People on Paper
29 October - 17 December 2016
Bringing together some of the finest drawings in the Arts Council Collection
This autumn Abbot Hall Art Gallery presents People on Paper, a remarkable drawing exhibition featuring many of the greatest British artists of the twentieth and twenty-first centuries. The show includes drawings by nearly 50 artists, including Frank Auerbach, Martin Bloch, Peter Blake, John Bratby, John Craxton, Peter de Francia, Lucian Freud, Antony Gormley, Alasdair Gray, Barbara Hepworth, David Hockney, Gwen John, Leon Kossoff, LS Lowry, Henry Moore, Eduardo Paolozzi, William Roberts, William Scott, Walter Sickert, Stanley Spencer and Euan Uglow.

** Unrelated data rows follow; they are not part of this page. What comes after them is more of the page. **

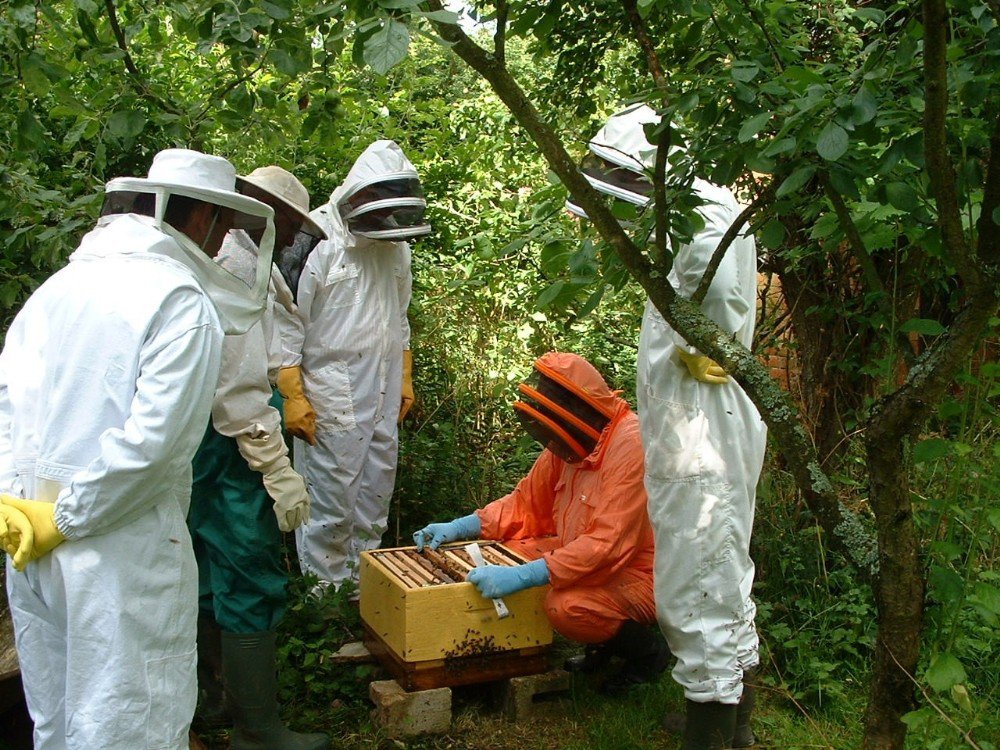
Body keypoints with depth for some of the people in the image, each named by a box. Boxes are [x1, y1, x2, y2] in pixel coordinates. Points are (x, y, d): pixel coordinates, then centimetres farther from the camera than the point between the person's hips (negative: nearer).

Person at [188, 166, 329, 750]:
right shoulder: (236, 267, -16)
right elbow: (239, 385, -23)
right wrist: (279, 471, -21)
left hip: (207, 452, 10)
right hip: (229, 446, -10)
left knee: (215, 578, 19)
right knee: (252, 583, -3)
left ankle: (219, 699, 34)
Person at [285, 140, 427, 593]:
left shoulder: (396, 249, 10)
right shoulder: (319, 246, -13)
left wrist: (404, 379, 19)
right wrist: (292, 397, -15)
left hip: (383, 401, 7)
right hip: (332, 399, -7)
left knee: (375, 496, 14)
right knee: (331, 502, -1)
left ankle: (364, 581, 28)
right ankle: (326, 591, 14)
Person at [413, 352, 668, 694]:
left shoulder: (631, 445, -26)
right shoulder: (572, 443, 0)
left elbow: (608, 545, -33)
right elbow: (526, 503, 9)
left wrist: (521, 577, -36)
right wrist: (457, 528, -4)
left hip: (643, 573, -9)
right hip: (594, 560, 9)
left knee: (567, 605, -31)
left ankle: (648, 650, 0)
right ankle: (600, 647, 11)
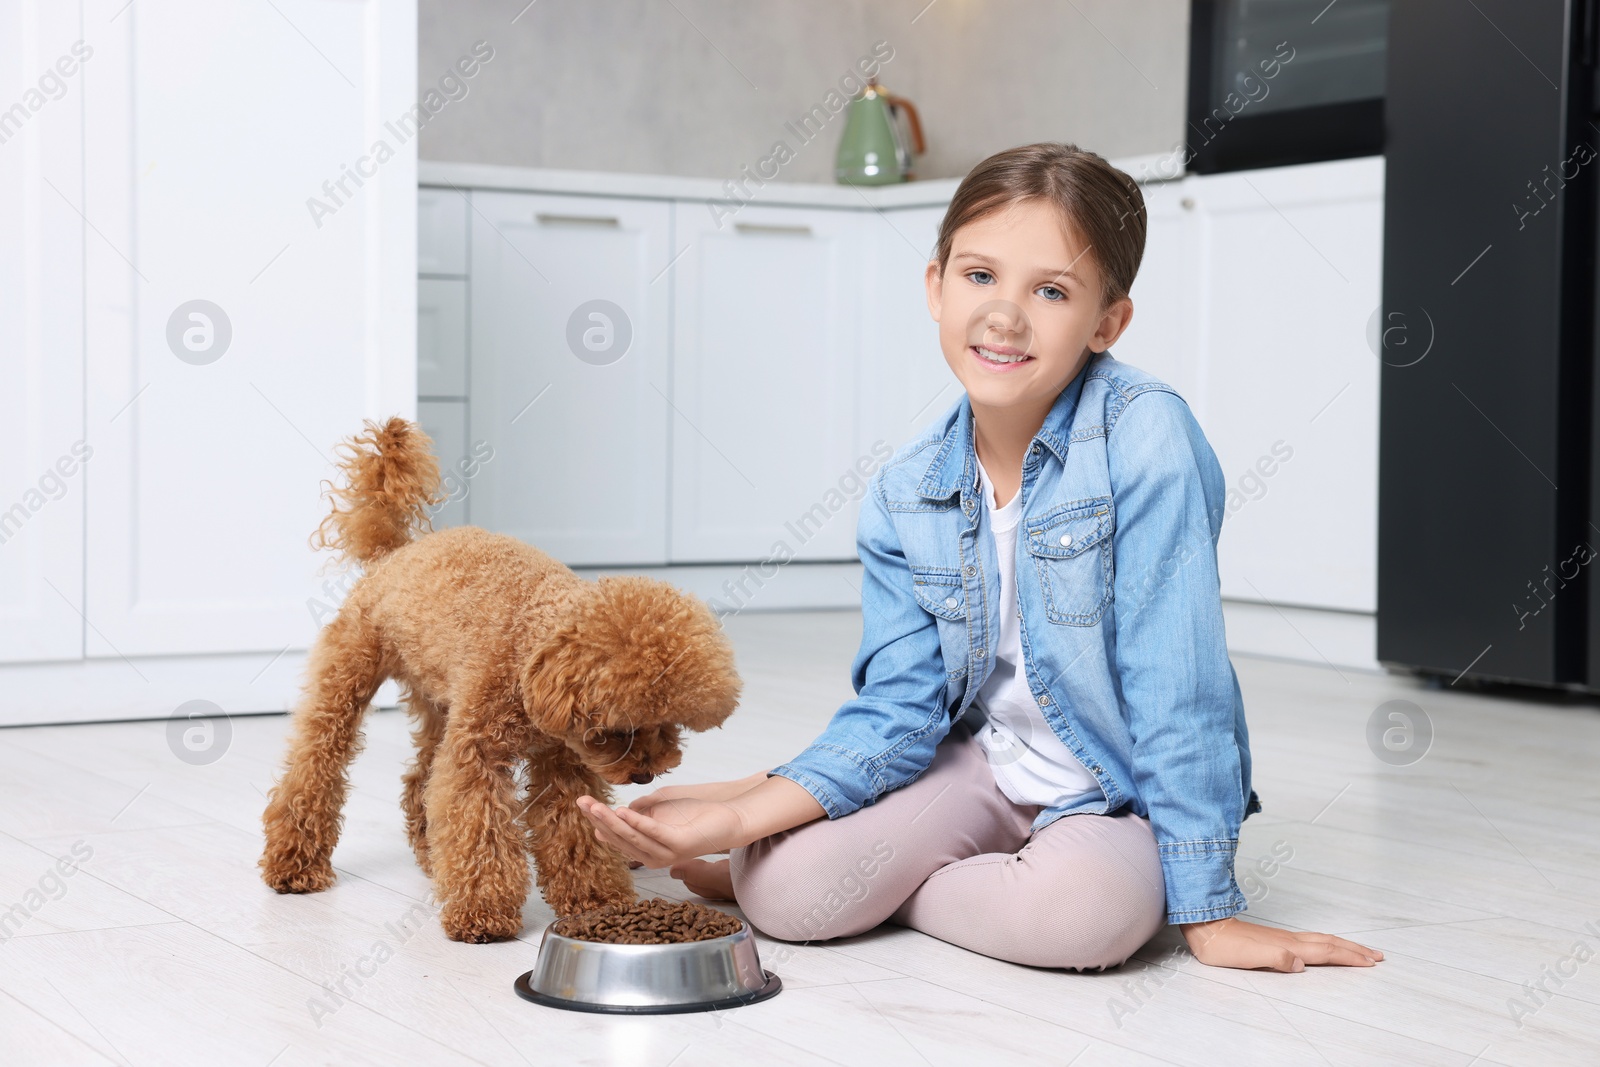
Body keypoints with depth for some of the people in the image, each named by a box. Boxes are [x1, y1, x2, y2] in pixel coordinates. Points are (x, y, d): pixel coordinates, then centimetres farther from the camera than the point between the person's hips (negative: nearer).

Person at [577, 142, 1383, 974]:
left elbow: (1176, 685, -23)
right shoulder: (904, 498, -5)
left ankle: (893, 890, -7)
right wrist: (742, 814, -21)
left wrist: (1207, 913, -20)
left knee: (1085, 910, -36)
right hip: (979, 763, 3)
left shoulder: (1143, 437, -23)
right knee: (784, 891, -22)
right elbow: (900, 706, -6)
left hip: (1118, 791, -2)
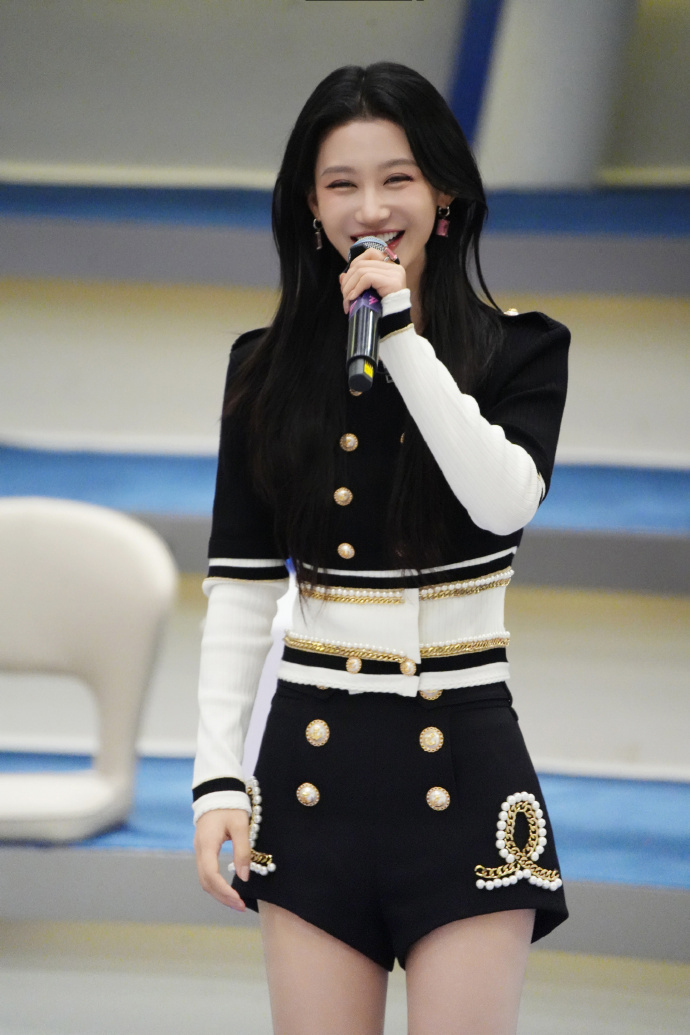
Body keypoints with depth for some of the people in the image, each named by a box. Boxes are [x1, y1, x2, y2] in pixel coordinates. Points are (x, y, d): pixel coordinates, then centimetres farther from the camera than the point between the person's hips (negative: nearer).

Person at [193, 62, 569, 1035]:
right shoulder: (270, 368, 7)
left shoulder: (521, 352, 2)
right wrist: (218, 779, -2)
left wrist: (401, 336, -17)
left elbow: (506, 499, -18)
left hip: (464, 759, -2)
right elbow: (240, 587, 5)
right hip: (314, 762, 2)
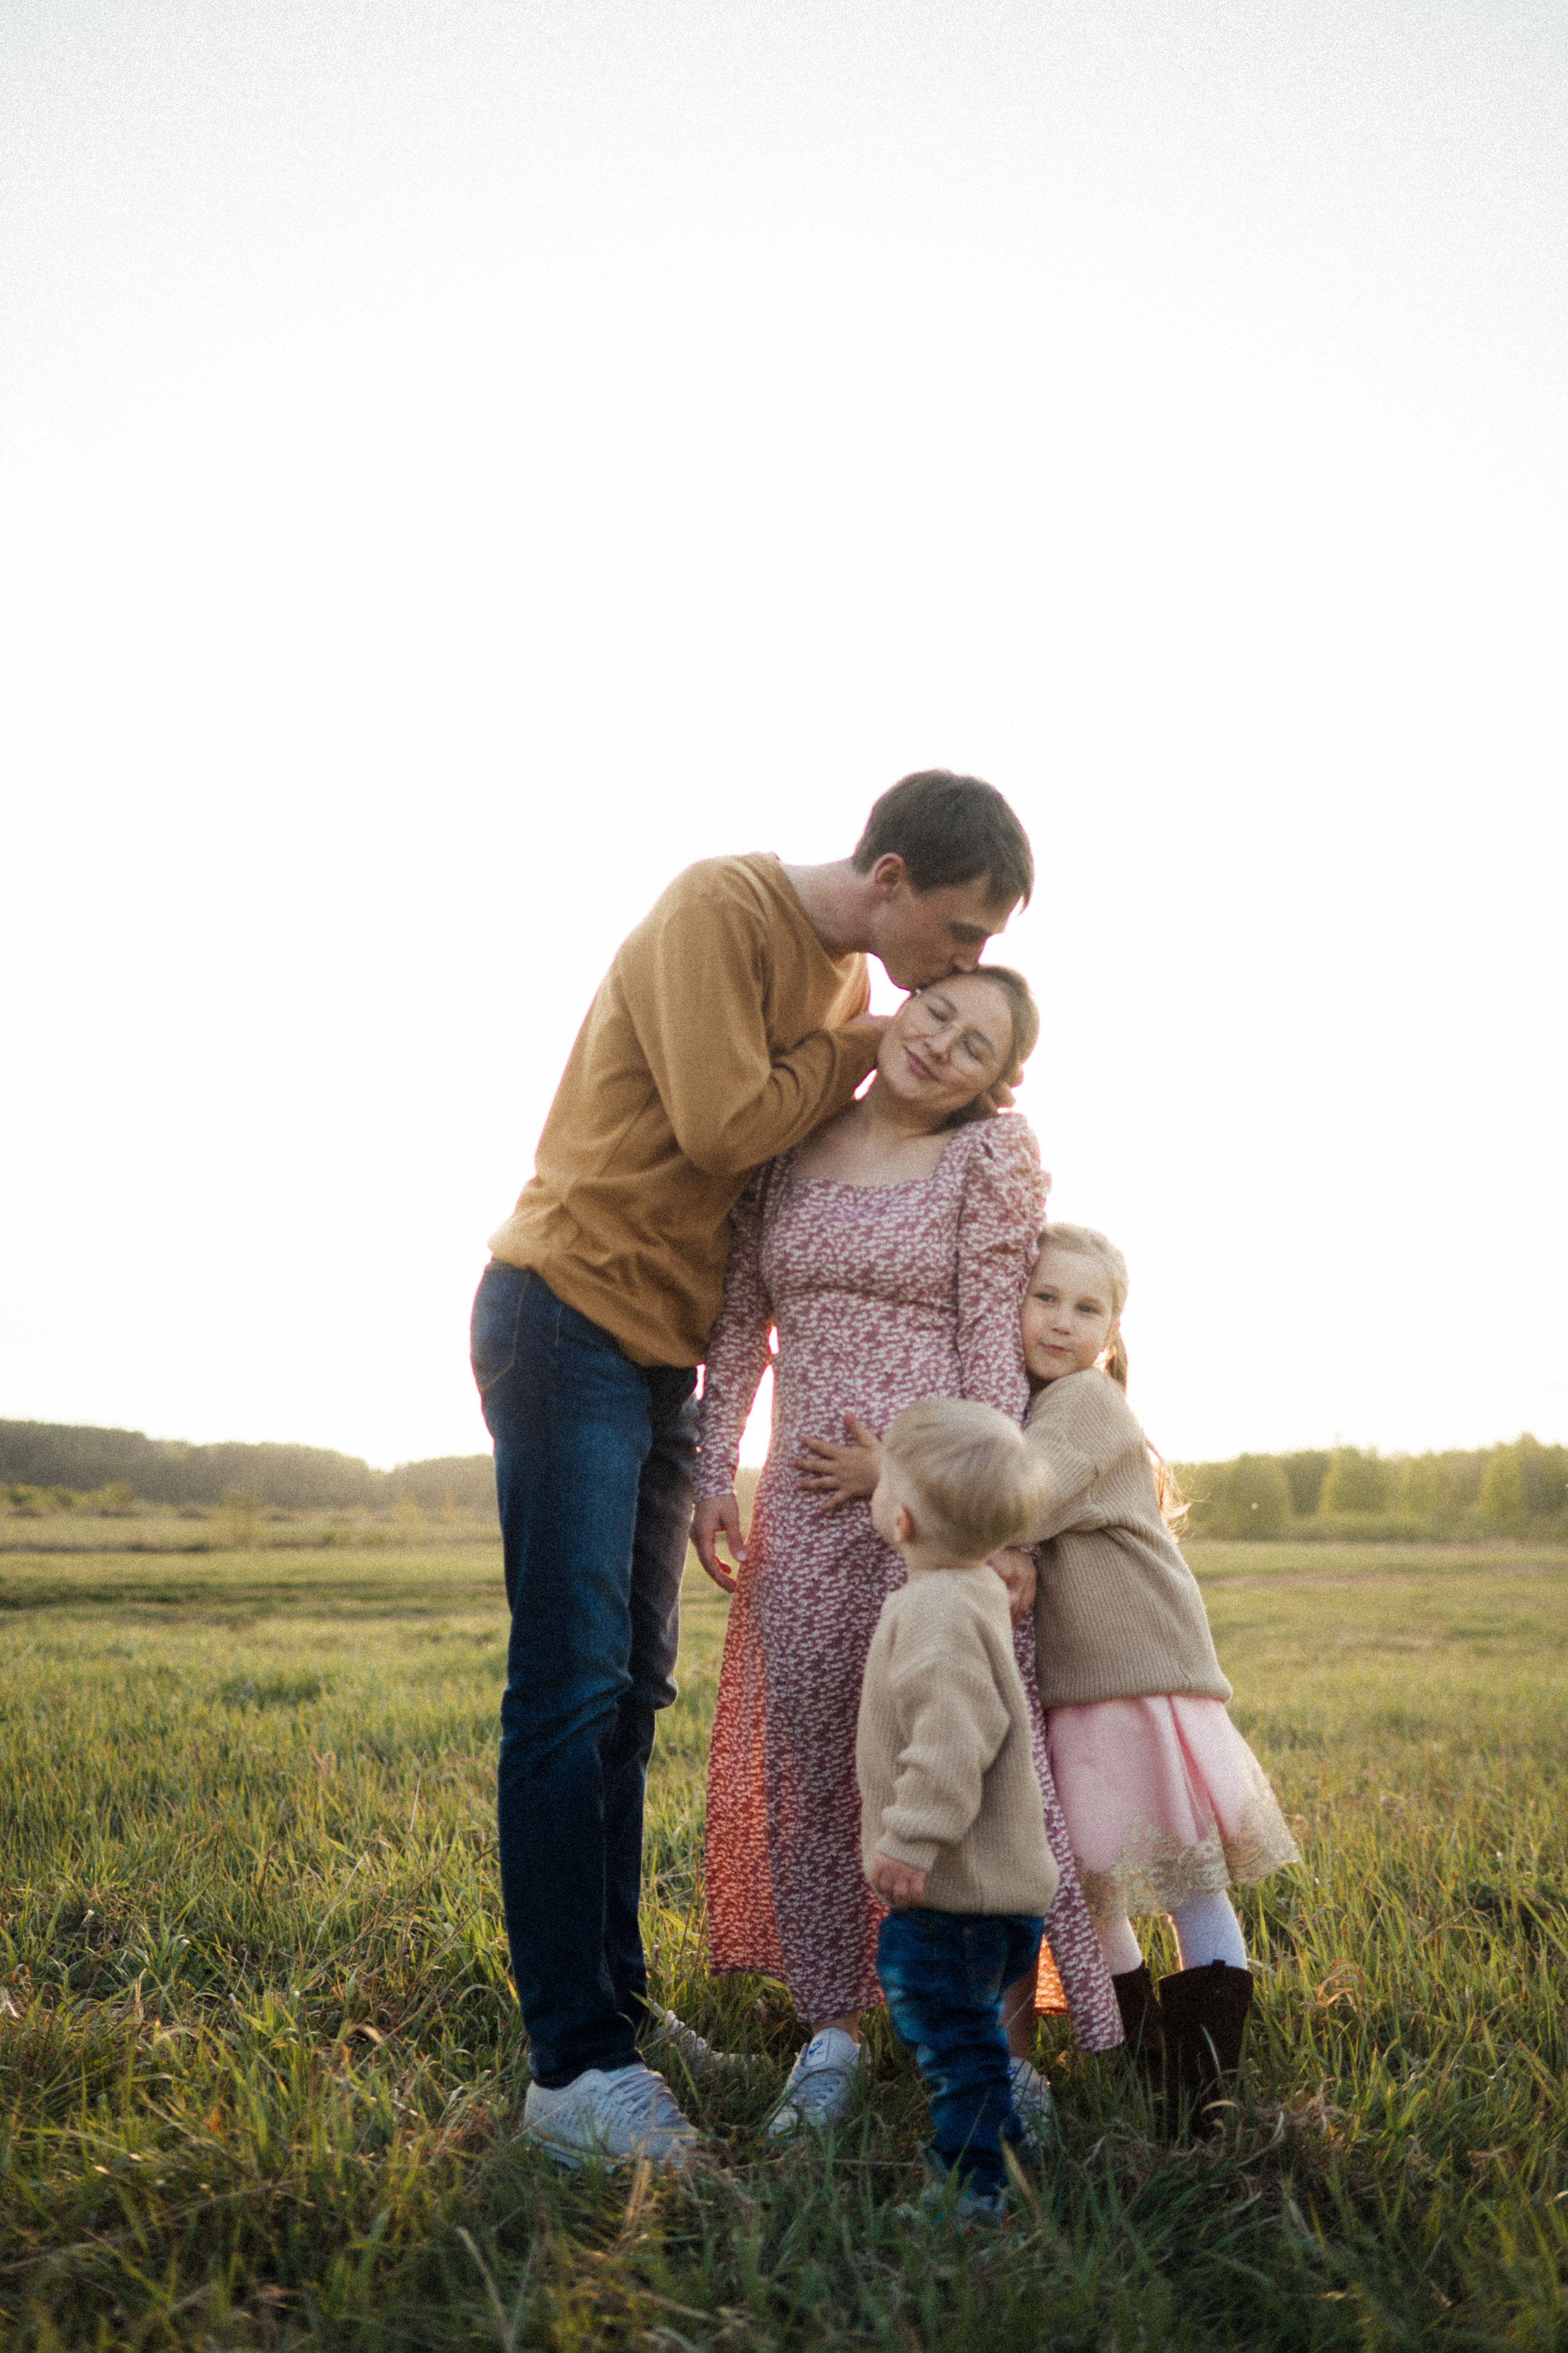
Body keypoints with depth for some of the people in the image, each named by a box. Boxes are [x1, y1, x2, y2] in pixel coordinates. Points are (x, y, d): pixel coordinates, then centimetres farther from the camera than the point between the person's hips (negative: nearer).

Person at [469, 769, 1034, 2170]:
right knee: (571, 1690, -10)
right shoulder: (719, 909, -12)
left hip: (667, 1355, 9)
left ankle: (615, 2009, 20)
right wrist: (864, 1047, -8)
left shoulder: (850, 985, 14)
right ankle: (574, 2066, -5)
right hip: (570, 1317, -9)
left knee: (631, 1692, 10)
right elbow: (726, 1125, -19)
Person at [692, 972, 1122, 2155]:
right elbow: (740, 1318, 10)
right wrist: (714, 1469, 3)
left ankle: (1000, 2039, 14)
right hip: (805, 1509, 4)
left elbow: (993, 1341, -5)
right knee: (805, 1774, 7)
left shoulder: (992, 1156, -2)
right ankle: (831, 2034, 22)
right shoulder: (788, 1143, 8)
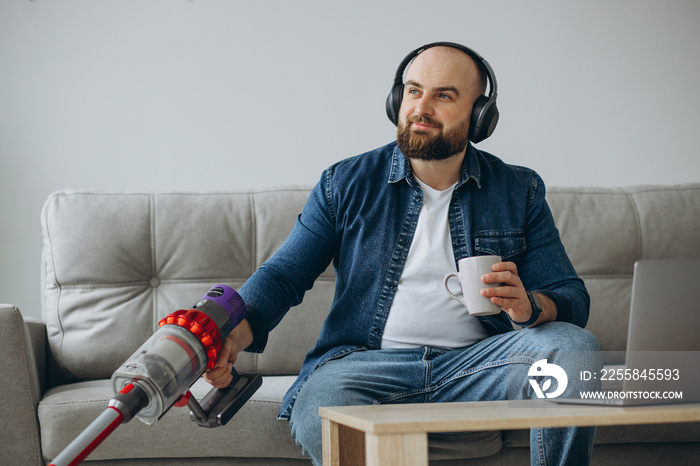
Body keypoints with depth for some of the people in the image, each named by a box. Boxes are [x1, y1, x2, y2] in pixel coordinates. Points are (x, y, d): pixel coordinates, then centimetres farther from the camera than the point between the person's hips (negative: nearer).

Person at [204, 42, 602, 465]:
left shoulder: (519, 192, 12)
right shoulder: (346, 184, 10)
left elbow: (572, 299, 7)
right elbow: (283, 275, 9)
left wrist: (529, 307, -19)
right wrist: (235, 335, -12)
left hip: (475, 363, 2)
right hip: (366, 361, -2)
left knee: (575, 346, -25)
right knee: (318, 420, -36)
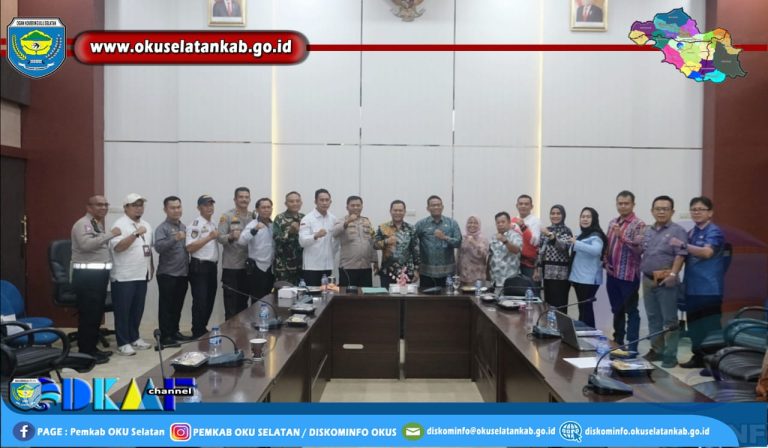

Artists have been drawing the figure for centuries, from carefully composed life drawings to people caught unawares at leisure or work. Though there are sometimes surprising similarities across the decades, there is also a great diversity of techniques and approaches. The majority are drawn from observation, though some are from memory or imagination; some are unfinished studies while others are finished works in their own right. Perhaps some of the most surprising examples are those from very early on in artists’ careers, such as a self-portrait by Richard Hamilton from 1938, the carefully drawn Mrs Ash Asleep by Howard Hodgkin from 1952 and Peter Blake’s Portrait of a Man from 1950.
This exhibition is concerned less with the disciplined life-drawing tradition of nudity than with the intimacy of one person reflecting on the presence of another using the medium of sketching. It’s a simply themed Arts Council show, but one that has touching moments. Gwen John kicks it off with her painfully sensitive studies, while Woman Combing Her Hair by John’s contemporary Harold Gilman similarly glimpses the momentous in the mundane. Bringing the show more up to date are Frank Auerbach’s intensely laboured scrawls and Mimei Thompson’s spooked-out undergrowths. In our digitally mediated world, it is edifying to be reminded of the tactile power of a pencil.